| AUSGANGSTEXT |
"""
Weiblich, ledig, jung – dringend gesucht

Immer mehr junge Frauen aus Ostdeutschland gehen in den Westen. Jetzt sollen sie in Männerberufe gelockt werden

BERLIN taz ■ Der Osten hat ein Problem: seine Frauen. Es gibt nämlich bald keine mehr – zumindest keine gut ausgebildeten.

Das ist das Ergebnis einer Studie des Statistischen Bundesamtes in Wiesbaden. Von 1991 bis 2001 gingen 620.910 Menschen in den Westen. Ungefähr 400.000 davon waren Frauen.

Um ihre Landestöchter in Zukunft auch im Land halten zu können, hat die schwarz-gelbe Landesregierung Sachsen-Anhalts jetzt die Gründe für den Unterschied zwischen dem Wegzug der Geschlechter erforschen lassen. Schließlich ist das Land selbst stark von der Problematik betroffen. 103.000 Menschen verließen in den letzten zehn Jahren Sachsen-Anhalt, zwei Drittel davon Frauen, von denen wiederum die Hälfte zwischen 15 und 25 Jahren alt war.

Durchgeführt wurde die Untersuchung vom Gender-Institut Sachsen-Anhalt. Dessen Forscher befragten mehr als 1.000 junge Sachsen-AnhaltinerInnen, wieso sie die Absicht hätten, das Land zu verlassen.

„Hauptgrund für die Migration ist die schlechte wirtschaftliche Situation“, sagt Thomas Claus, Geschäftsführer des Gender-Instituts. „Und da ist die Unzufriedenheit mit der Lage bei beiden Geschlechtern gleich hoch.“ Unterschiede gebe es dann aber in den Konsequenzen. „Das liegt daran, dass die jungen, ostdeutschen Frauen eine erheblich größere Leistungsbereitschaft haben als ihre männlichen Altersgenossen.“ Dies führe dazu, dass sie ohne Job oder Ausbildungsplatz auch einen höheren Leidensdruck empfänden. Aber nicht nur das persönliche Gefühl spielt bei den Frauen eine Rolle, wenn sie sich für den Wegzug entscheiden. Auch das Verhalten der Arbeitgeber treibt sie aus dem Land.

„Bei knappen Arbeitsplätzen werden Frauen gegenüber Männern benachteiligt“, sagt Claus. Ursache ist, dass Frauen „eben schwanger werden können. Vor allem, wenn sie noch so jung sind.“ Deshalb stellten Arbeitgeber lieber Männer ein. Dies gelte mittlerweile sogar in den klassischen „Frauenberufen“ der Dienstleistungsbranche, so Claus. „Da drängen sich die Männer jetzt auch rein. Was einfach daran liegt, dass viele von ihnen ihren Job in der Industrie in den letzten Jahren verloren haben.“

Ergebnis: Bei den Sozialhilfeempfängern liegt die Zahl der Frauen erheblich höher als die der Männer.
"""
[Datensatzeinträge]
"""
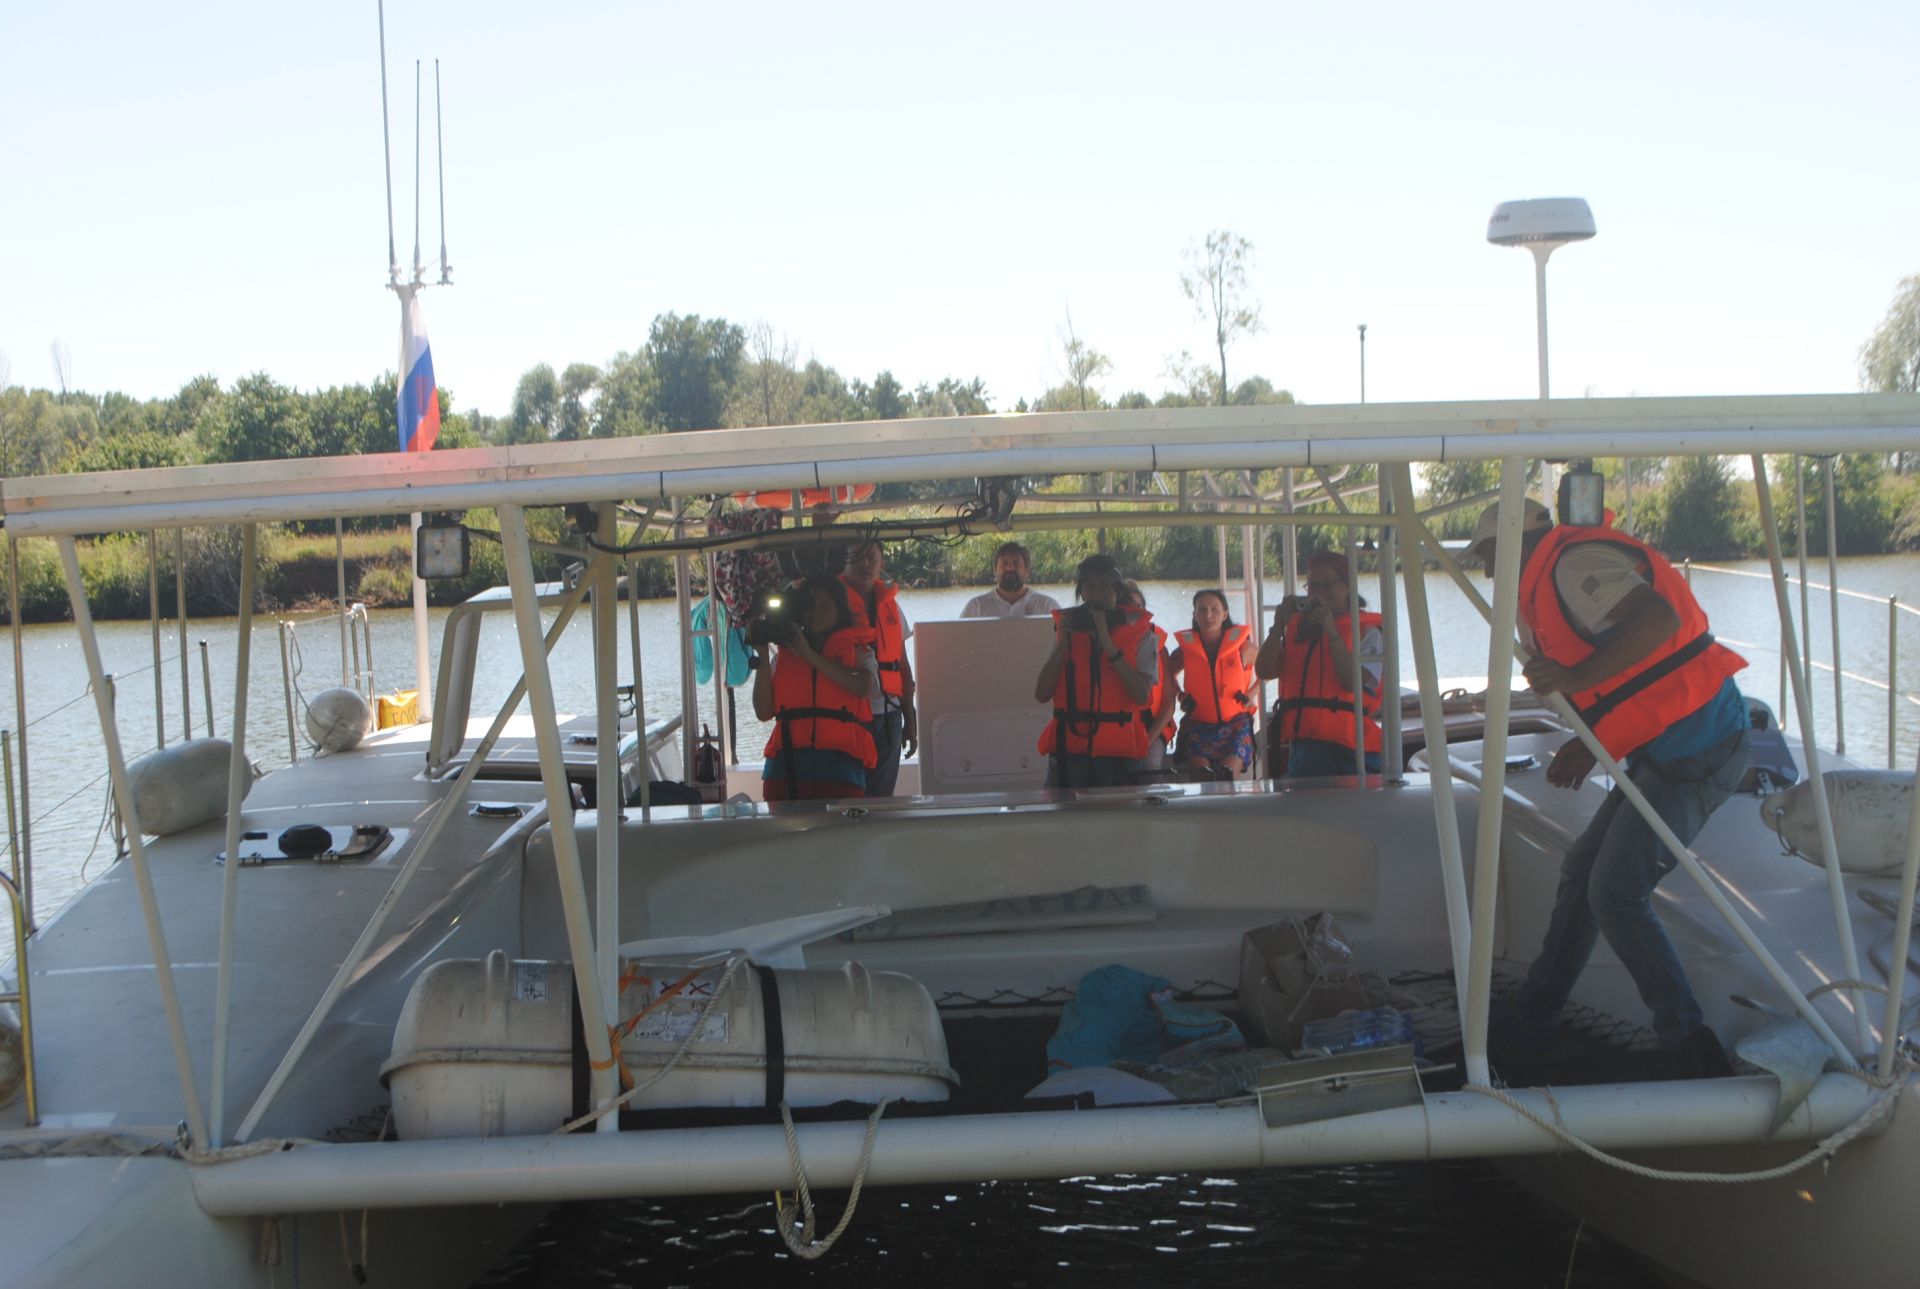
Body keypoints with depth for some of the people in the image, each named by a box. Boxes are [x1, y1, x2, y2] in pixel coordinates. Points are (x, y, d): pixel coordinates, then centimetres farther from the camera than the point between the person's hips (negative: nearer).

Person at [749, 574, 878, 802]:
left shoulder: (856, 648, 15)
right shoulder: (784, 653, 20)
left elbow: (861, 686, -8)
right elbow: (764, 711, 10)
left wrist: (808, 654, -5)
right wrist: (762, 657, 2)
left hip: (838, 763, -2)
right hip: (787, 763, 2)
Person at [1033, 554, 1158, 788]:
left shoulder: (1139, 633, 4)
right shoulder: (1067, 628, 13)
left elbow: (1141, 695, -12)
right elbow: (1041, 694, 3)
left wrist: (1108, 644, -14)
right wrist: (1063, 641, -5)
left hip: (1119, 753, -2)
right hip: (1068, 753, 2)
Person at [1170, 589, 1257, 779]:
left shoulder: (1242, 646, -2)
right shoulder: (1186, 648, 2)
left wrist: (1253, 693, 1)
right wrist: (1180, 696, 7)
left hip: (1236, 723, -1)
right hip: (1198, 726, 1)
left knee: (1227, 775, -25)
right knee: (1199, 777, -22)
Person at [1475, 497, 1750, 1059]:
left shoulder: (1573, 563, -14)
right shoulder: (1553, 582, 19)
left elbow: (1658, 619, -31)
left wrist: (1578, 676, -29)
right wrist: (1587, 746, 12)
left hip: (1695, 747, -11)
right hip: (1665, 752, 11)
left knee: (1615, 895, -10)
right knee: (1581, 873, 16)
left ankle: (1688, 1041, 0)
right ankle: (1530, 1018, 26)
"""
| ARBEITSAUFTRÄGE |
a. Gib aus dem Artikel über die Abwanderung junger Frauen aus Ostdeutschland den Abschnitt von "Das ist das" bis "Jahren alt war." wortgetreu wieder.
b. Zitiere aus den Datensätzen die Zeilen ab der Zeile mit "right elbow: (764, 711, 10)" bis einschließlich der Zeile mit "left knee: (1227, 775, -25)".

| NUMMERIERTE LÖSUNGEN |
a.
Das ist das Ergebnis einer Studie des Statistischen Bundesamtes in Wiesbaden. Von 1991 bis 2001 gingen 620.910 Menschen in den Westen. Ungefähr 400.000 davon waren Frauen.

Um ihre Landestöchter in Zukunft auch im Land halten zu können, hat die schwarz-gelbe Landesregierung Sachsen-Anhalts jetzt die Gründe für den Unterschied zwischen dem Wegzug der Geschlechter erforschen lassen. Schließlich ist das Land selbst stark von der Problematik betroffen. 103.000 Menschen verließen in den letzten zehn Jahren Sachsen-Anhalt, zwei Drittel davon Frauen, von denen wiederum die Hälfte zwischen 15 und 25 Jahren alt war.

b.
right elbow: (764, 711, 10)
left wrist: (808, 654, -5)
right wrist: (762, 657, 2)
left hip: (838, 763, -2)
right hip: (787, 763, 2)
Person at [1033, 554, 1158, 788]:
left shoulder: (1139, 633, 4)
right shoulder: (1067, 628, 13)
left elbow: (1141, 695, -12)
right elbow: (1041, 694, 3)
left wrist: (1108, 644, -14)
right wrist: (1063, 641, -5)
left hip: (1119, 753, -2)
right hip: (1068, 753, 2)
Person at [1170, 589, 1257, 779]:
left shoulder: (1242, 646, -2)
right shoulder: (1186, 648, 2)
left wrist: (1253, 693, 1)
right wrist: (1180, 696, 7)
left hip: (1236, 723, -1)
right hip: (1198, 726, 1)
left knee: (1227, 775, -25)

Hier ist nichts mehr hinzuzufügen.